> _Problem_
What is needed is a word-for-word copy of the lines below from the one with "mixing bowl [201,274,235,304]" through the one with "tissue box [290,205,352,236]", both included, with every picture left out.

> _The data_
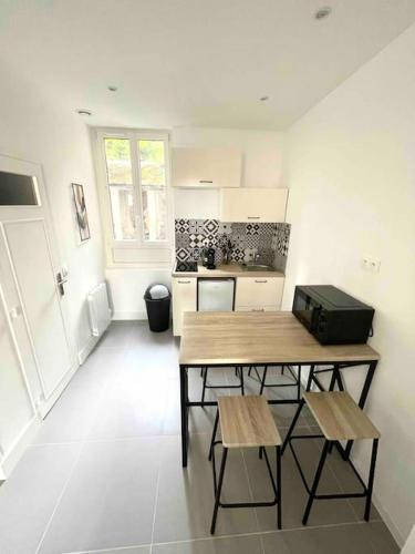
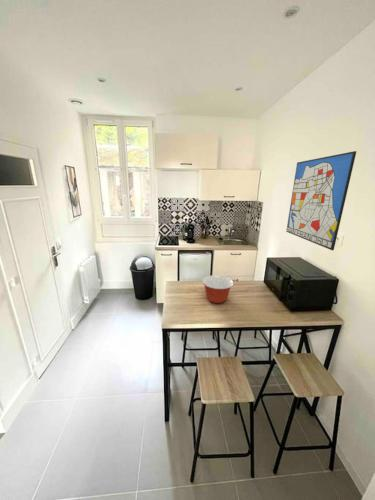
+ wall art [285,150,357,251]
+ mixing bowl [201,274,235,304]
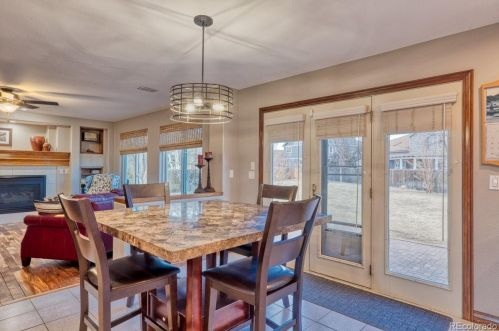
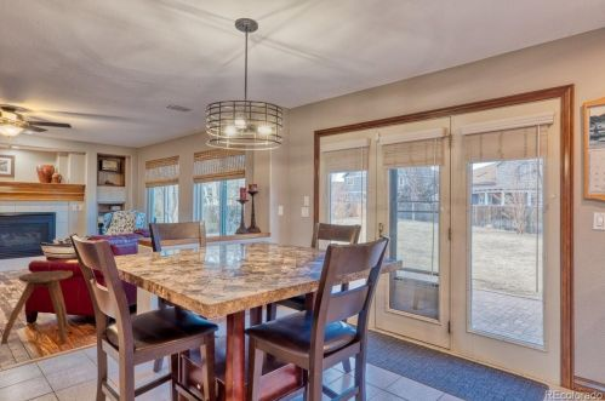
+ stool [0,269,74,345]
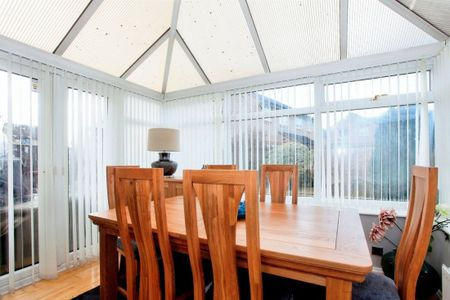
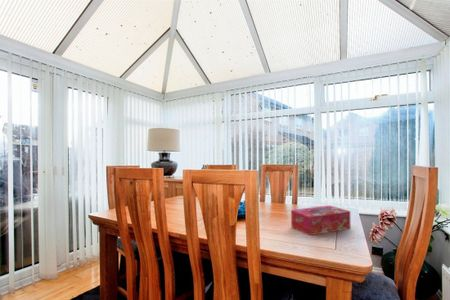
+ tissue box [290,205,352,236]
==
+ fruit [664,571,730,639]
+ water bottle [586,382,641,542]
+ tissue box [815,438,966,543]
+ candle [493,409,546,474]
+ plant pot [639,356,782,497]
...
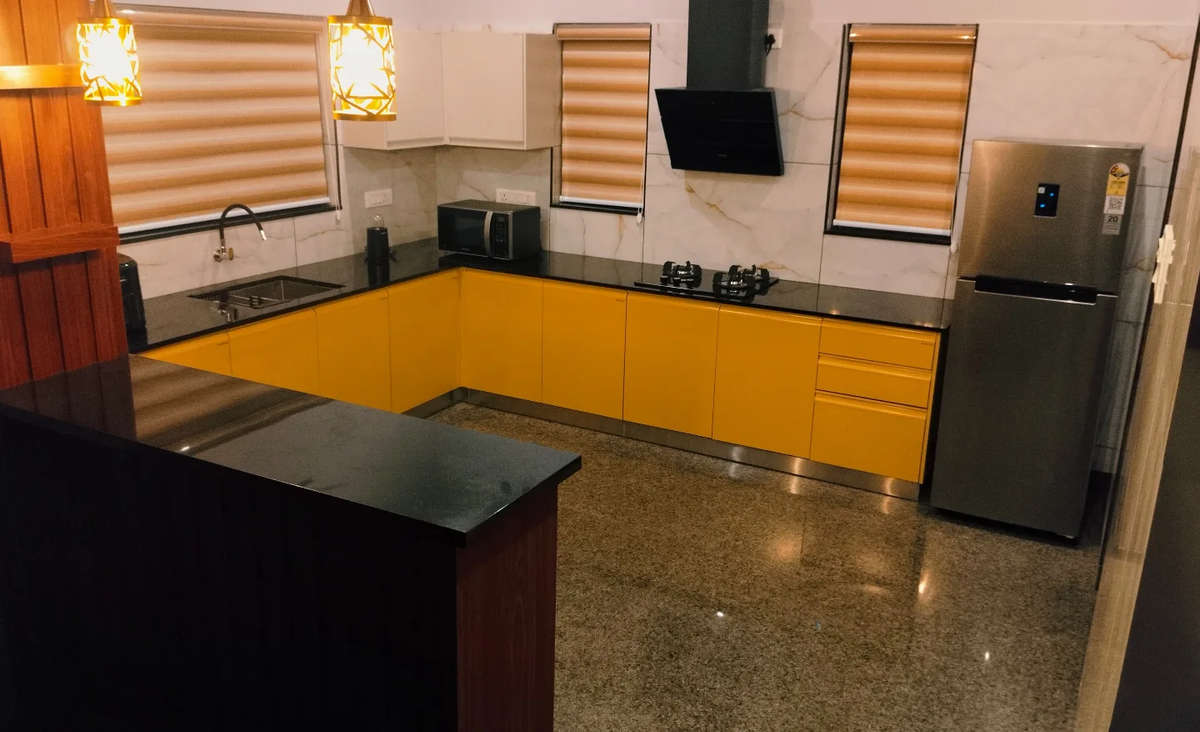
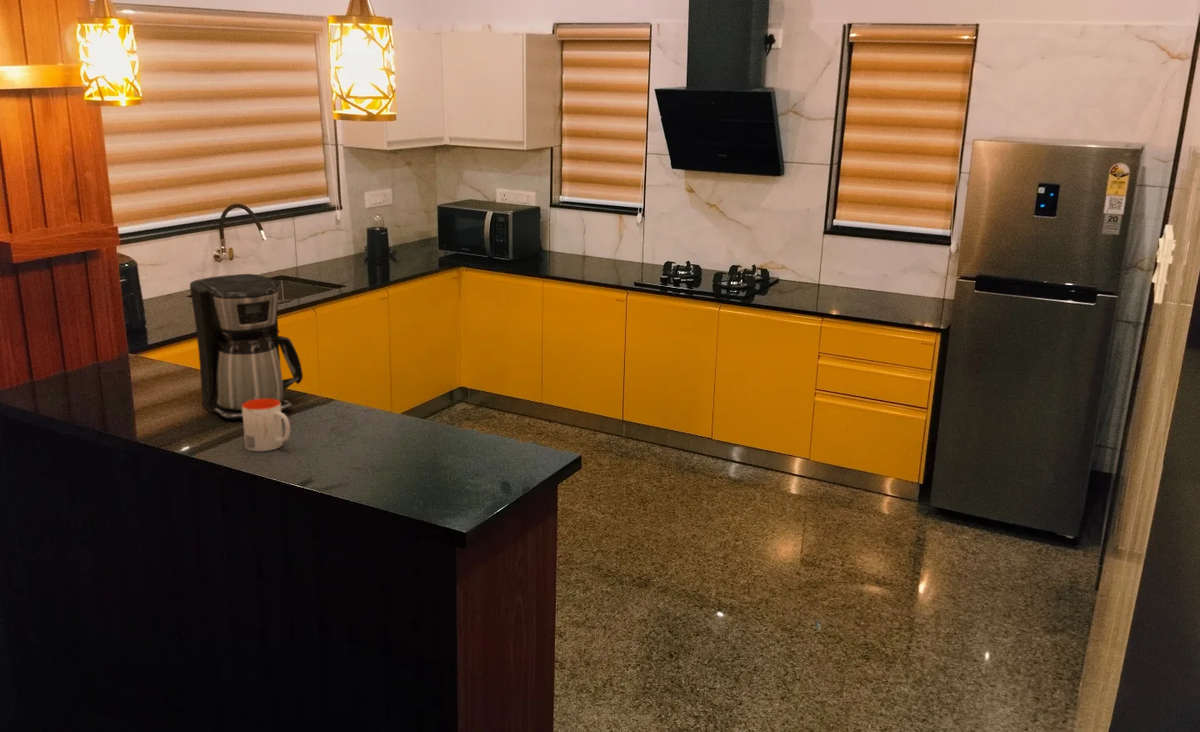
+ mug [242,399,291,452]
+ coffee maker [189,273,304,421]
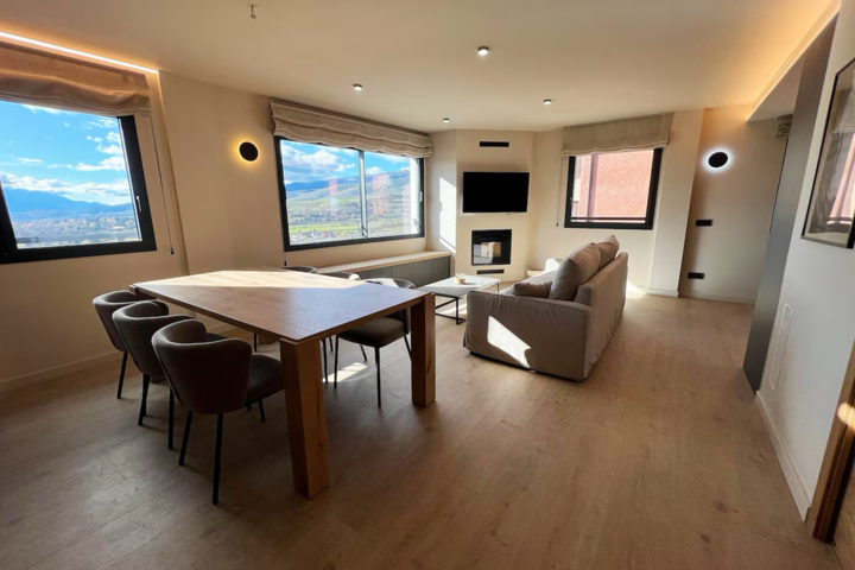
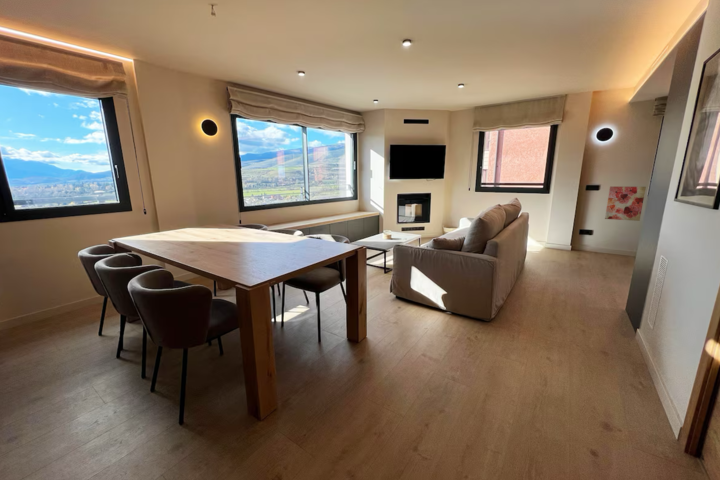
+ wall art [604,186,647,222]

> _Response for this exercise_
+ mixing bowl [201,274,235,304]
+ stool [0,269,74,345]
+ tissue box [290,205,352,236]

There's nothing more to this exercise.